Speaking just from a point of right and wrong, the president and Conway are both in the wrong in this Nordstrom matter. Yes, it really looks like Trump's tweet was expertly crafted to avoid those libel laws. And, yes, Conway likely knew she wouldn't really ever face an ethics charge for what she said. Politically and legally, it's a big stretch to think President Trump or Conway will pay any real price for it right now. But it's all still conduct unbecoming the office, and it gives the president's hysterical enemies yet another reason to hyperventilate.
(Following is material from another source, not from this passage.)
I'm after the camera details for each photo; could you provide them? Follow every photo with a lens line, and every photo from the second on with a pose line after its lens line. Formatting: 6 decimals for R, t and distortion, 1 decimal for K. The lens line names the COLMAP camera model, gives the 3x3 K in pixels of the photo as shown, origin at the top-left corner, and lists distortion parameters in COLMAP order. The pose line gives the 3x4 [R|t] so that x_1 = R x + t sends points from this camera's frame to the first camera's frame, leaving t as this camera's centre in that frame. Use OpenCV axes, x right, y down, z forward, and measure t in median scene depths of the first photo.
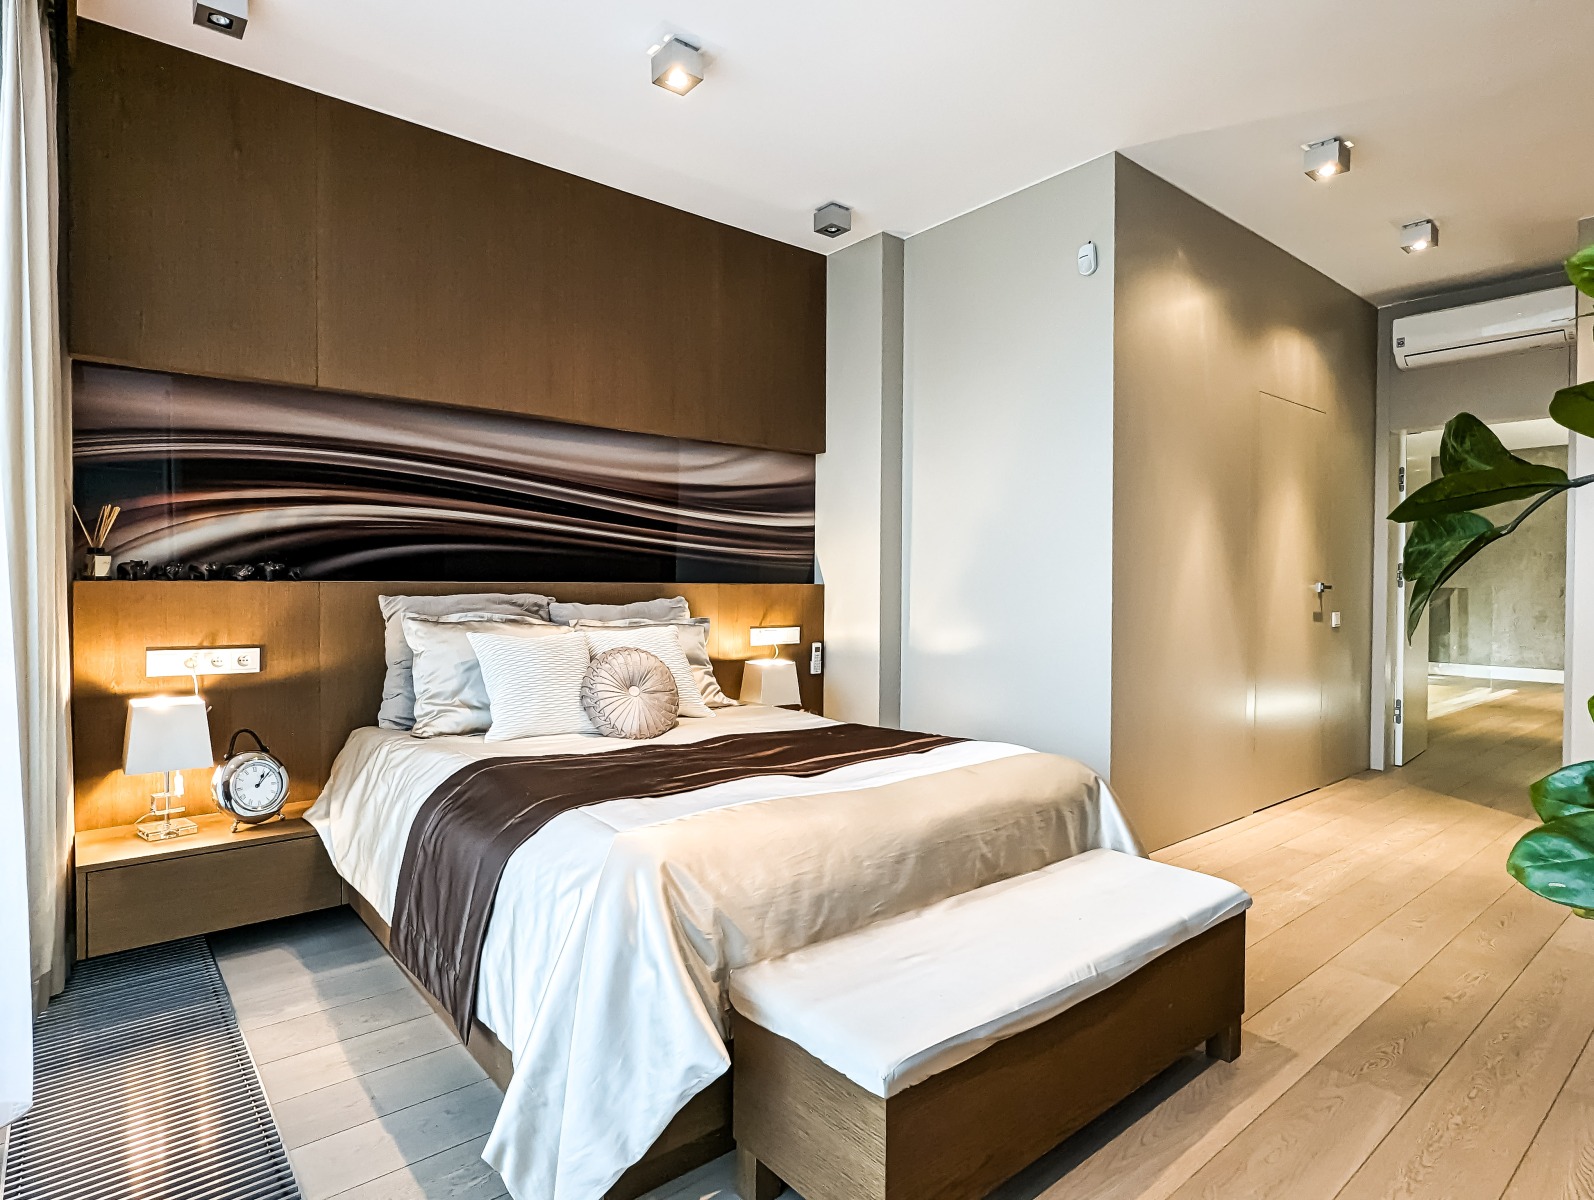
lens RADIAL K [[870.5, 0, 805.1], [0, 870.5, 611.8], [0, 0, 1]] dist [-0.001524, -0.000176]
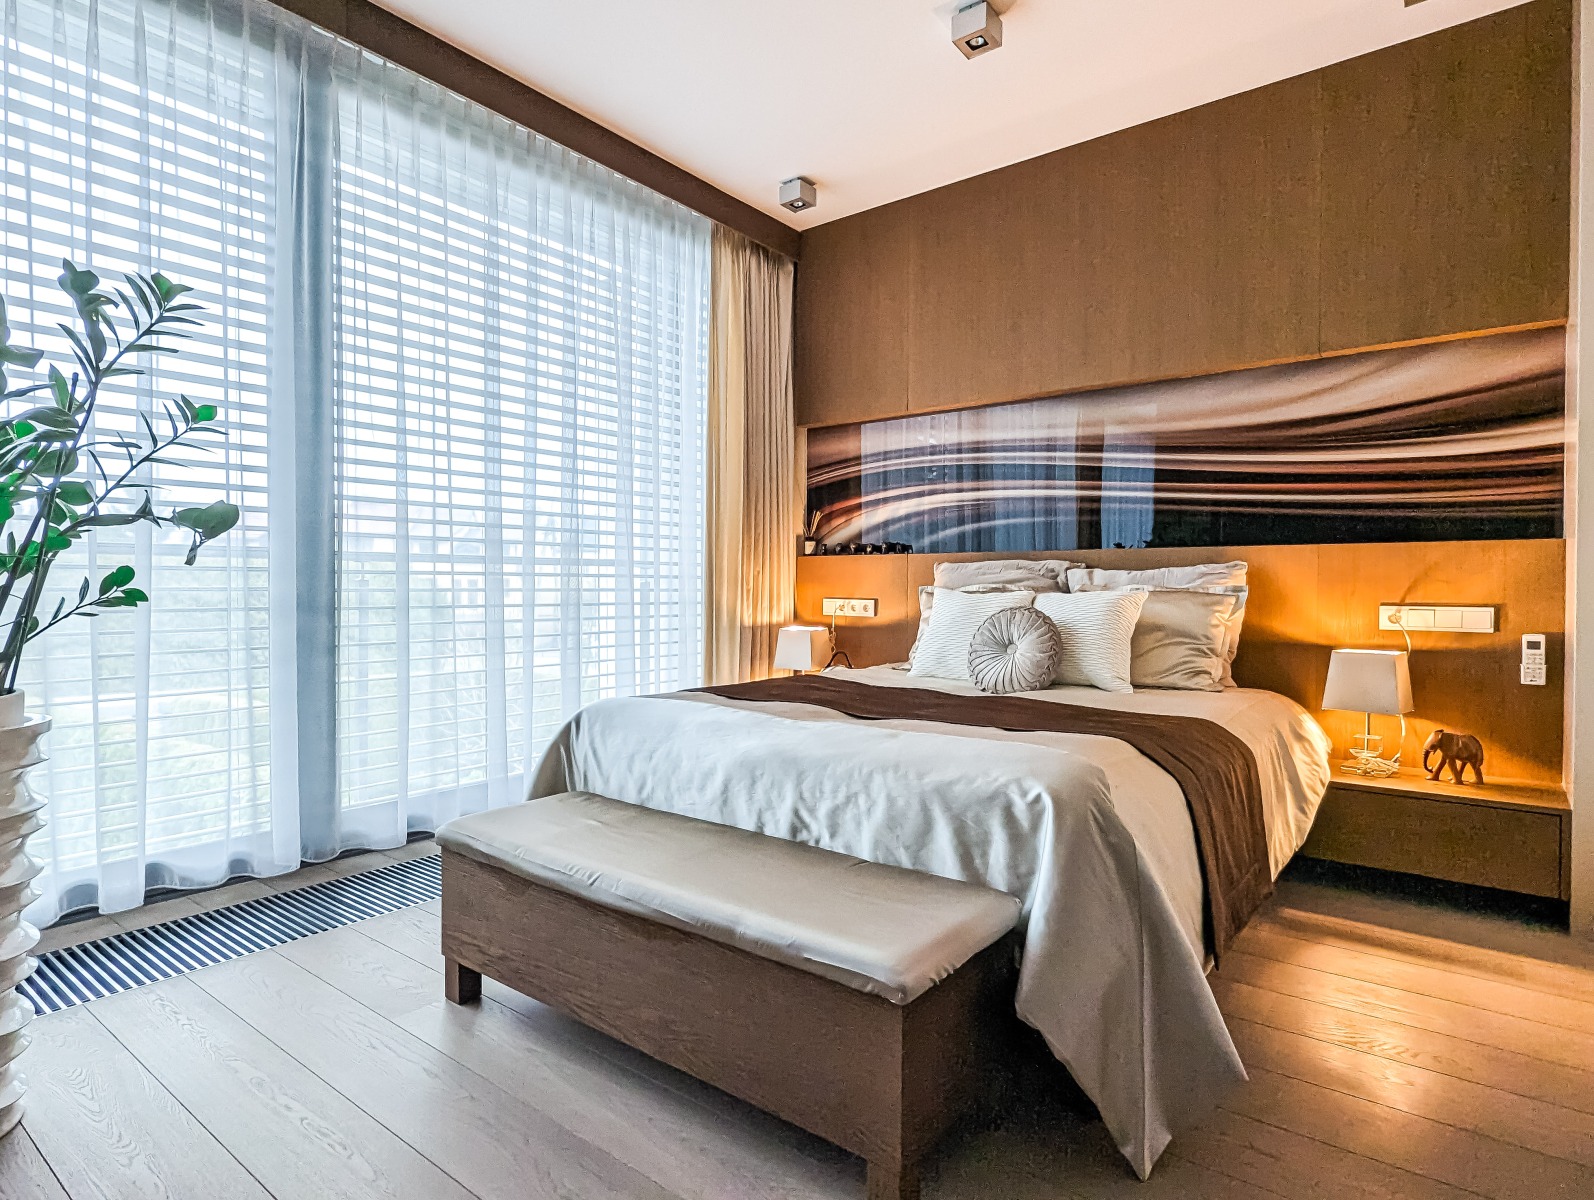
lens RADIAL K [[870.5, 0, 805.1], [0, 870.5, 611.8], [0, 0, 1]] dist [-0.001524, -0.000176]
pose [[0.220953, 0.055034, -0.973730, 0.527549], [-0.004846, 0.998456, 0.055331, -0.013086], [0.975272, -0.007507, 0.220879, 0.374049]]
A more likely scenario is that the White House team learns from this experience and self-regulates on matters like this going forward. We're already seeing some forms of moderation from President Trump from his endorsement of the "One China" policy to more circumspect statements about Middle East peace. Lawsuits or now lawsuits, censures or no censures, simply look for the president and his messaging team in the coming weeks to stop saying and tweeting a lot of the more outrageous things it's been saying and tweeting so far. The election is over, and uniting the country will soon become more of a goal for the communications team in addition to the policy folks.

No matter how politically experienced new presidents are, taking over the Oval Office has always been a learning experience. This learning experience just happens to be on a steeper curve.